Della poesia mi piace soprattutto l’ultima quartina, la voce degli occhi ( e già qui si potrebbe discutere molto) e poi la pioggia dalle mani piccolissime.
Possono gli occhi avere voce? E può una rosa essere profonda? Ellissi ardite, quasi barocche. Ma anche sinestesie che provano a rovesciare il nostro naturale approccio alle cose. E allora, nel cielo della metafora, se gli occhi “parlano” (e come parlano… ) possono aver voce. Così la rosa, nel suo profumo che inebria è profonda: ti ci immergi, ti ci perdi.

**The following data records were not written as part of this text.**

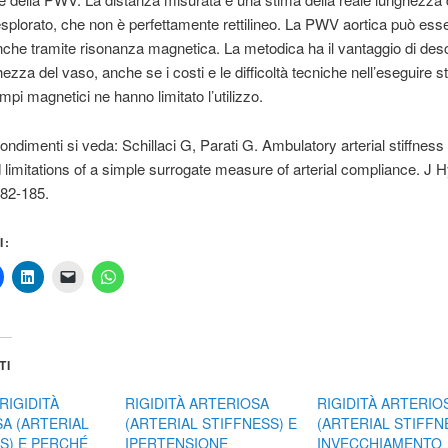
esplorato, che non è perfettamente rettilineo. La PWV aortica può ess
nche tramite risonanza magnetica. La metodica ha il vantaggio di desc
ezza del vaso, anche se i costi e le difficoltà tecniche nell’eseguire s
ampi magnetici ne hanno limitato l’utilizzo.
ondimenti si veda: Schillaci G, Parati G. Ambulatory arterial stiffness
 limitations of a simple surrogate measure of arterial compliance. J 
182-185.
I:
TI
RIGIDITÀ
RIGIDITÀ ARTERIOSA
RIGIDITÀ ARTERIO
A (ARTERIAL
(ARTERIAL STIFFNESS) E
(ARTERIAL STIFFN
S) E PERCHÉ
IPERTENSIONE
INVECCHIAMENTO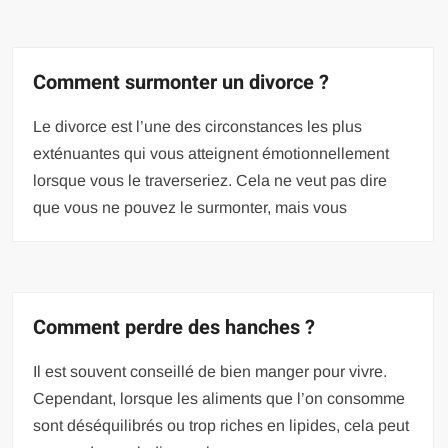
Comment surmonter un divorce ?
Le divorce est l’une des circonstances les plus
exténuantes qui vous atteignent émotionnellement
lorsque vous le traverseriez. Cela ne veut pas dire
que vous ne pouvez le surmonter, mais vous
Comment perdre des hanches ?
Il est souvent conseillé de bien manger pour vivre.
Cependant, lorsque les aliments que l’on consomme
sont déséquilibrés ou trop riches en lipides, cela peut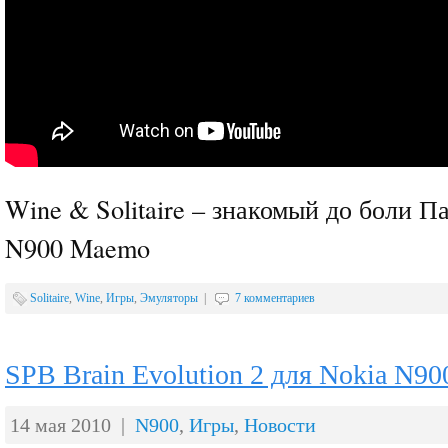
Wine & Solitaire – знакомый до боли П
N900 Maemo
Solitaire
,
Wine
,
Игры
,
Эмуляторы
|
7 комментариев
SPB Brain Evolution 2 для Nokia N9
14 мая 2010 |
N900
,
Игры
,
Новости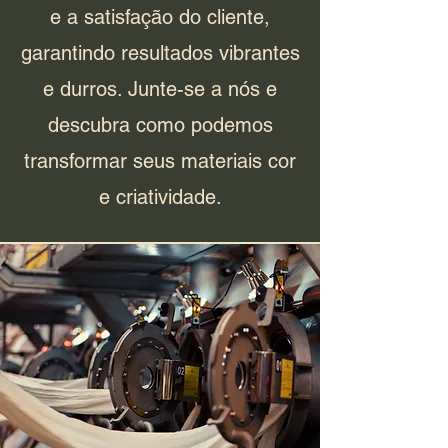
e a satisfação do cliente,
garantindo resultados vibrantes
e durros. Junte-se a nós e
descubra como podemos
transformar seus materiais cor
e criatividade.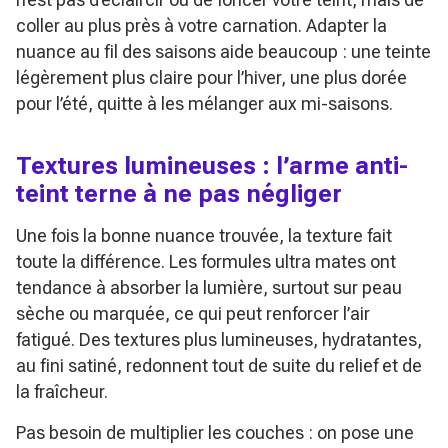
coller au plus près à votre carnation. Adapter la
nuance au fil des saisons aide beaucoup : une teinte
légèrement plus claire pour l’hiver, une plus dorée
pour l’été, quitte à les mélanger aux mi-saisons.
Textures lumineuses : l’arme anti-
teint terne à ne pas négliger
Une fois la bonne nuance trouvée, la texture fait
toute la différence. Les formules ultra mates ont
tendance à absorber la lumière, surtout sur peau
sèche ou marquée, ce qui peut renforcer l’air
fatigué. Des textures plus lumineuses, hydratantes,
au fini satiné, redonnent tout de suite du relief et de
la fraîcheur.
Pas besoin de multiplier les couches : on pose une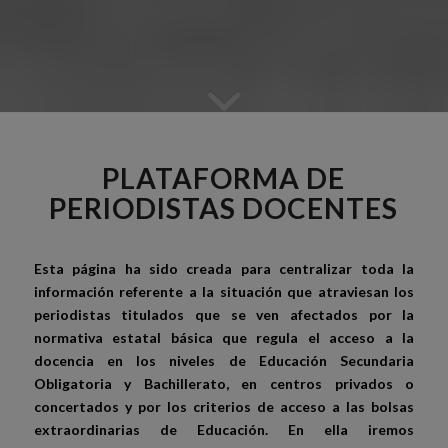
PLATAFORMA DE
PERIODISTAS DOCENTES
Esta página ha sido creada para centralizar toda la
información referente a la situación que atraviesan los
periodistas titulados que se ven afectados por la
normativa estatal básica que regula el acceso a la
docencia en los niveles de Educación Secundaria
Obligatoria y Bachillerato, en centros privados o
concertados y por los criterios de acceso a las bolsas
extraordinarias de Educación. En ella iremos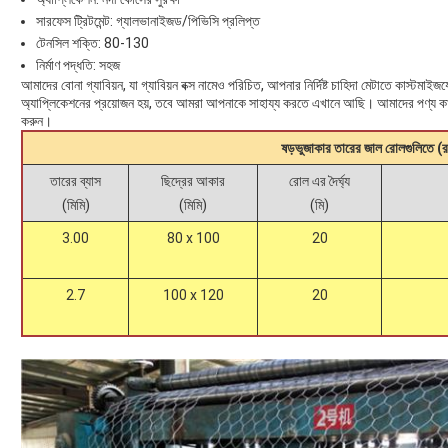
সারফেস ট্রিটমেন্ট: গ্যালভানাইজড/পিভিসি প্রলিপ্ত
টেনসিল শক্তি: 80-130
নির্মাণ পদ্ধতি: সহজ
আমাদের বোনা গ্যাবিয়ন, যা গ্যাবিয়ন বক্স নামেও পরিচিত, আপনার নির্দিষ্ট চাহিদা মেটাতে কাস্টম
অ্যাপ্লিকেশনের প্রয়োজন হয়, তবে আমরা আপনাকে সাহায্য করতে এখানে আছি। আমাদের পণ্য ক
করুন।
ষড়ভুজাকার তারের জাল রোলগুলিতে (
তারের ব্যাস
ছিদ্রের আকার
রোল এর দৈর্ঘ্য
(মিমি)
(মিমি)
(মি)
3.00
80 x 100
20
2.7
100 x 120
20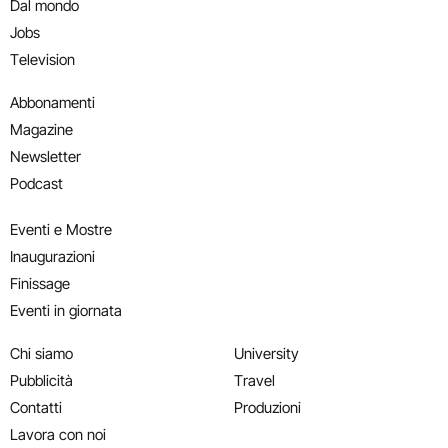
Dal mondo
Jobs
Television
Abbonamenti
Magazine
Newsletter
Podcast
Eventi e Mostre
Inaugurazioni
Finissage
Eventi in giornata
Chi siamo
University
Pubblicità
Travel
Contatti
Produzioni
Lavora con noi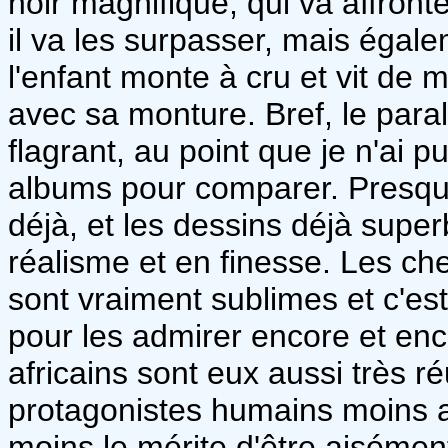
noir magnifique, qui va affront
il va les surpasser, mais égal
l'enfant monte à cru et vit de
avec sa monture. Bref, le paral
flagrant, au point que je n'ai
albums pour comparer. Presqu
déjà, et les dessins déjà supe
réalisme et en finesse. Les ch
sont vraiment sublimes et c'est
pour les admirer encore et enc
africains sont eux aussi très ré
protagonistes humains moins ag
moins le mérite d'être aisément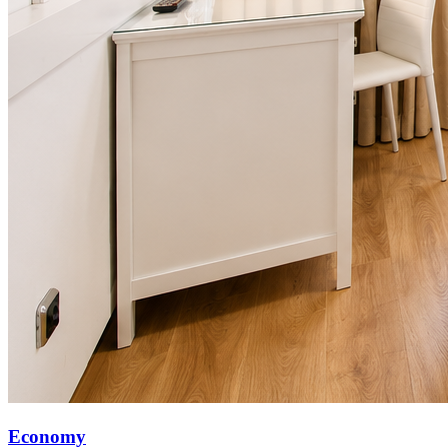
Economy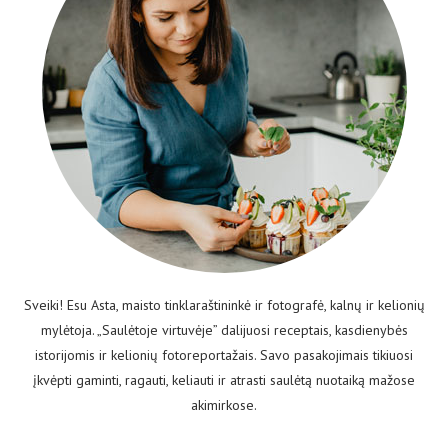
Sveiki! Esu Asta, maisto tinklaraštininkė ir fotografė, kalnų ir kelionių
mylėtoja. „Saulėtoje virtuvėje” dalijuosi receptais, kasdienybės
istorijomis ir kelionių fotoreportažais. Savo pasakojimais tikiuosi
įkvėpti gaminti, ragauti, keliauti ir atrasti saulėtą nuotaiką mažose
akimirkose.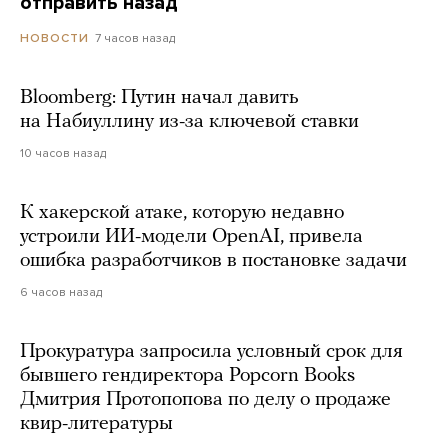
отправить назад
7 часов назад
НОВОСТИ
Bloomberg: Путин начал давить
на Набиуллину из-за ключевой ставки
10 часов назад
К хакерской атаке, которую недавно
устроили ИИ-модели OpenAI, привела
ошибка разработчиков в постановке задачи
6 часов назад
Прокуратура запросила условный срок для
бывшего гендиректора Popcorn Books
Дмитрия Протопопова по делу о продаже
квир-литературы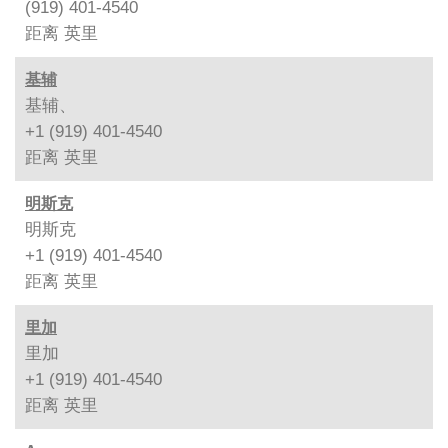
(919) 401-4540
距离
英里
基辅
基辅、
+1 (919) 401-4540
距离
英里
明斯克
明斯克
+1 (919) 401-4540
距离
英里
里加
里加
+1 (919) 401-4540
距离
英里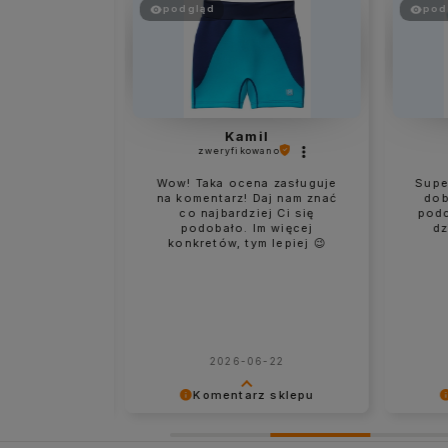
podgląd
pod
ia
Kamil
ano
zweryfikowano
rawnie.
Wow! Taka ocena zasługuje
Super
na komentarz! Daj nam znać
dob
co najbardziej Ci się
podc
podobało. Im więcej
dz
konkretów, tym lepiej 😉
siącu
2026-06-22
 sklepu
Komentarz sklepu
enę.
Dziękujemy za ocenę.
Dzięku
ich starań,
Dokładamy wszelkich starań,
podziel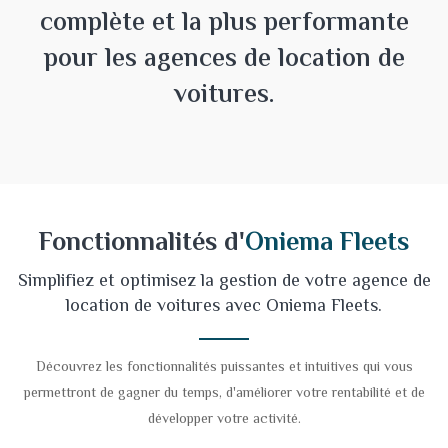
complète et la plus performante
pour les agences de location de
voitures.
Fonctionnalités d'
Oniema Fleets
Simplifiez et optimisez la gestion de votre agence de
location de voitures avec Oniema Fleets.
Découvrez les fonctionnalités puissantes et intuitives qui vous
permettront de gagner du temps, d'améliorer votre rentabilité et de
développer votre activité.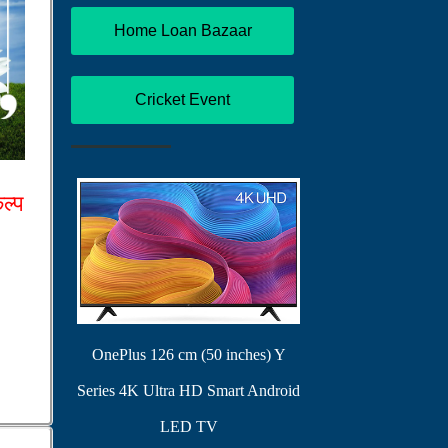
Home Loan Bazaar
Cricket Event
कल्प
OnePlus 126 cm (50 inches) Y
Series 4K Ultra HD Smart Android
LED TV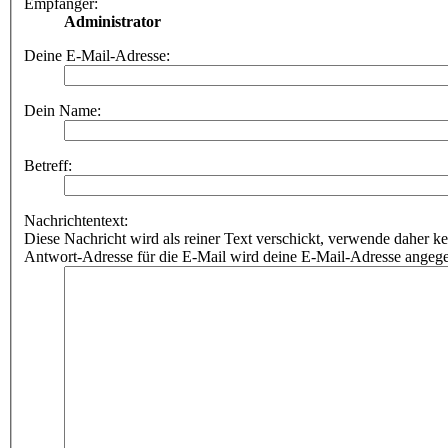
Empfänger:
Administrator
Deine E-Mail-Adresse:
Dein Name:
Betreff:
Nachrichtentext:
Diese Nachricht wird als reiner Text verschickt, verwende dahe
Antwort-Adresse für die E-Mail wird deine E-Mail-Adresse angeg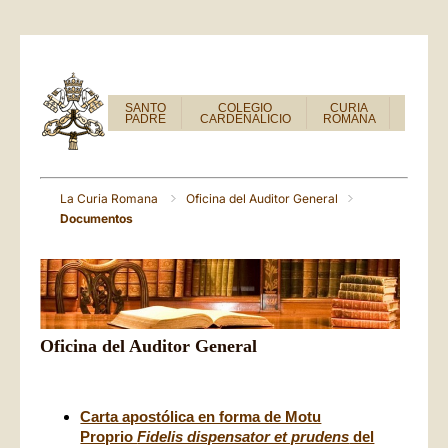
SANTO
COLEGIO
CURIA
PADRE
CARDENALICIO
ROMANA
La Curia Romana
Oficina del Auditor General
Documentos
Oficina del Auditor General
Carta apostólica en forma de Motu
Proprio
Fidelis dispensator et prudens
del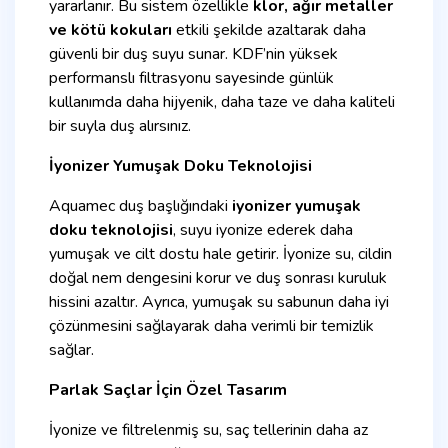
yararlanır. Bu sistem özellikle
klor, ağır metaller
ve kötü kokuları
etkili şekilde azaltarak daha
güvenli bir duş suyu sunar. KDF’nin yüksek
performanslı filtrasyonu sayesinde günlük
kullanımda daha hijyenik, daha taze ve daha kaliteli
bir suyla duş alırsınız.
İyonizer Yumuşak Doku Teknolojisi
Aquamec duş başlığındaki
iyonizer yumuşak
doku teknolojisi
, suyu iyonize ederek daha
yumuşak ve cilt dostu hale getirir. İyonize su, cildin
doğal nem dengesini korur ve duş sonrası kuruluk
hissini azaltır. Ayrıca, yumuşak su sabunun daha iyi
çözünmesini sağlayarak daha verimli bir temizlik
sağlar.
Parlak Saçlar İçin Özel Tasarım
İyonize ve filtrelenmiş su, saç tellerinin daha az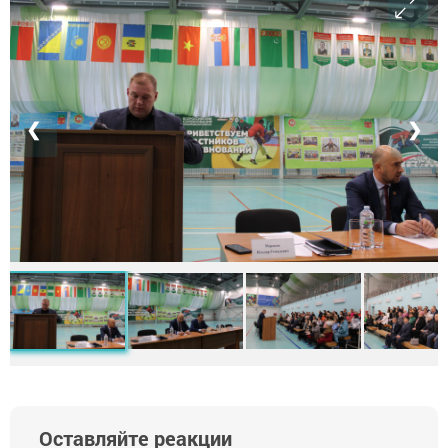
❮
❯
Оставляйте реакции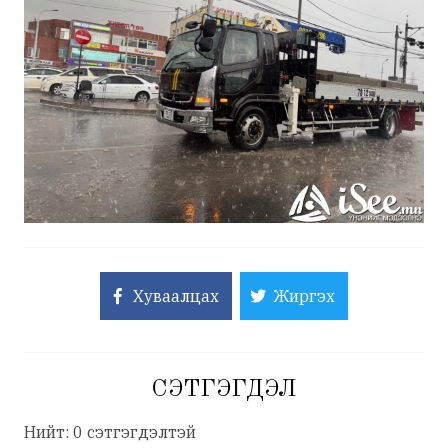
Хуваалцах
Жиргэх
СЭТГЭГДЭЛ
Нийт: 0 сэтгэгдэлтэй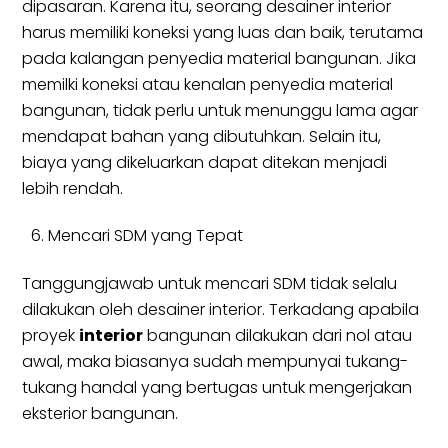
dipasaran. Karena itu, seorang desainer interior
harus memiliki koneksi yang luas dan baik, terutama
pada kalangan penyedia material bangunan. Jika
memilki koneksi atau kenalan penyedia material
bangunan, tidak perlu untuk menunggu lama agar
mendapat bahan yang dibutuhkan. Selain itu,
biaya yang dikeluarkan dapat ditekan menjadi
lebih rendah.
Mencari SDM yang Tepat
Tanggungjawab untuk mencari SDM tidak selalu
dilakukan oleh desainer interior. Terkadang apabila
proyek
interior
bangunan dilakukan dari nol atau
awal, maka biasanya sudah mempunyai tukang-
tukang handal yang bertugas untuk mengerjakan
eksterior bangunan.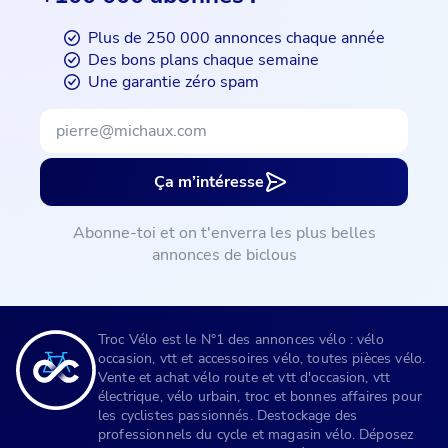
Plus de 250 000 annonces chaque année
Des bons plans chaque semaine
Une garantie zéro spam
Ça m’intéresse
Abonne-toi et on t'enverra les plus belles
annonces de biclous
Troc Vélo est le N°1 des annonces vélo : vélo
occasion, vtt et accessoires vélo, toutes pièces vélo.
Vente et achat vélo route et vtt d'occasion, vtt
électrique, vélo urbain, troc et bonnes affaires pour
les cyclistes passionnés. Destockage des
professionnels du cycle et magasin vélo. Déposez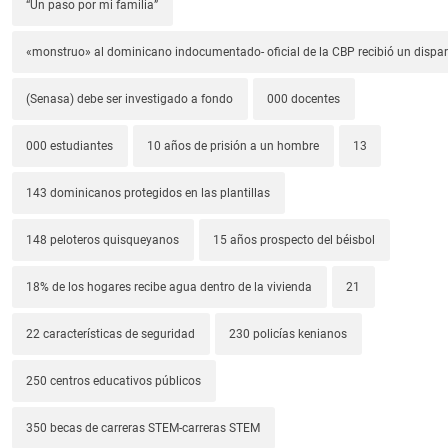
“Un paso por mi familia”
«monstruo» al dominicano indocumentado- oficial de la CBP recibió un dispa
(Senasa) debe ser investigado a fondo
000 docentes
000 estudiantes
10 años de prisión a un hombre
13
143 dominicanos protegidos en las plantillas
148 peloteros quisqueyanos
15 años prospecto del béisbol
18% de los hogares recibe agua dentro de la vivienda
21
22 características de seguridad
230 policías kenianos
250 centros educativos públicos
350 becas de carreras STEM-carreras STEM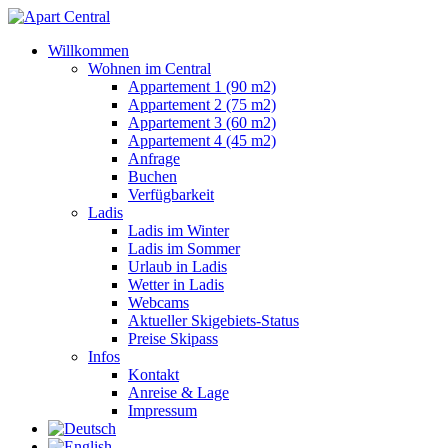
Willkommen
Wohnen im Central
Appartement 1 (90 m2)
Appartement 2 (75 m2)
Appartement 3 (60 m2)
Appartement 4 (45 m2)
Anfrage
Buchen
Verfügbarkeit
Ladis
Ladis im Winter
Ladis im Sommer
Urlaub in Ladis
Wetter in Ladis
Webcams
Aktueller Skigebiets-Status
Preise Skipass
Infos
Kontakt
Anreise & Lage
Impressum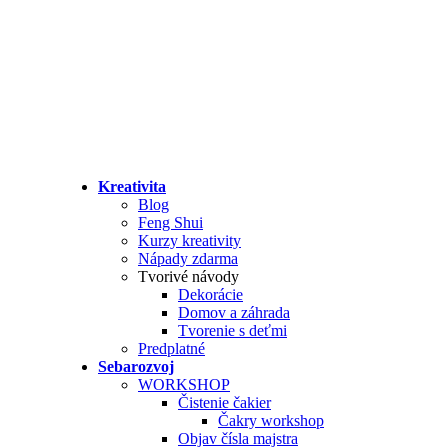
Kreativita
Blog
Feng Shui
Kurzy kreativity
Nápady zdarma
Tvorivé návody
Dekorácie
Domov a záhrada
Tvorenie s deťmi
Predplatné
Sebarozvoj
WORKSHOP
Čistenie čakier
Čakry workshop
Objav čísla majstra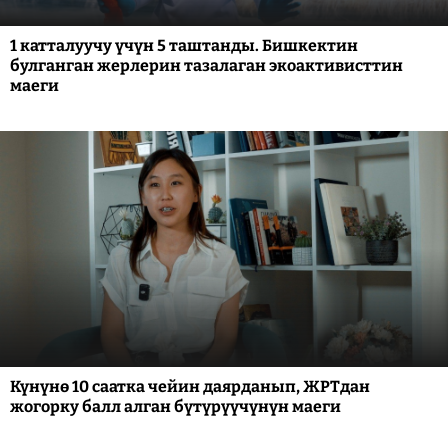
1 катталуучу үчүн 5 таштанды. Бишкектин
булганган жерлерин тазалаган экоактивисттин
маеги
Күнүнө 10 саатка чейин даярданып, ЖРТдан
жогорку балл алган бүтүрүүчүнүн маеги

Metafora dell’amore, dell’Eterno Femminino che come Goethe voleva sempre seduce, e salva…
io l’altra sera ci parlavo con le rane…
per sul serio… il tragico e che mi rispondevano!!!
cummings… l’unica volta che l’ho sentito nominare è stato nel film “jack frusciante è uscito dal gruppo”….
Ho un pò di arretrati… ero ad Istanbul *__*
@ Salvatore: un pò come avevo scritto qui…
Grazie come sempre per il tuo personale sguardo sul mondo!
@ Erika: anche tu non scherzi però eh… sbaglio?
Vero, uno spettacolo di fuochi d’artificio…
@ pxarcobaleno: grazie Diego!
@ Sergio Maria:
@ pani: vero che è strano?
Ti mando una talea a Verona? la pioggia dalle mani piccolissime, immagine stupenda…
@ Pier Cesare: benvenuto!
…e l’intensa delicatezza? Un ossimoro… sono particolarmente attratta da questa poetica. Grazie per il bellissimo contributo!
@ pilotino: già… e Alex cadeva dalle nuvole perchè non sapeva chi fosse, se ricordo bene!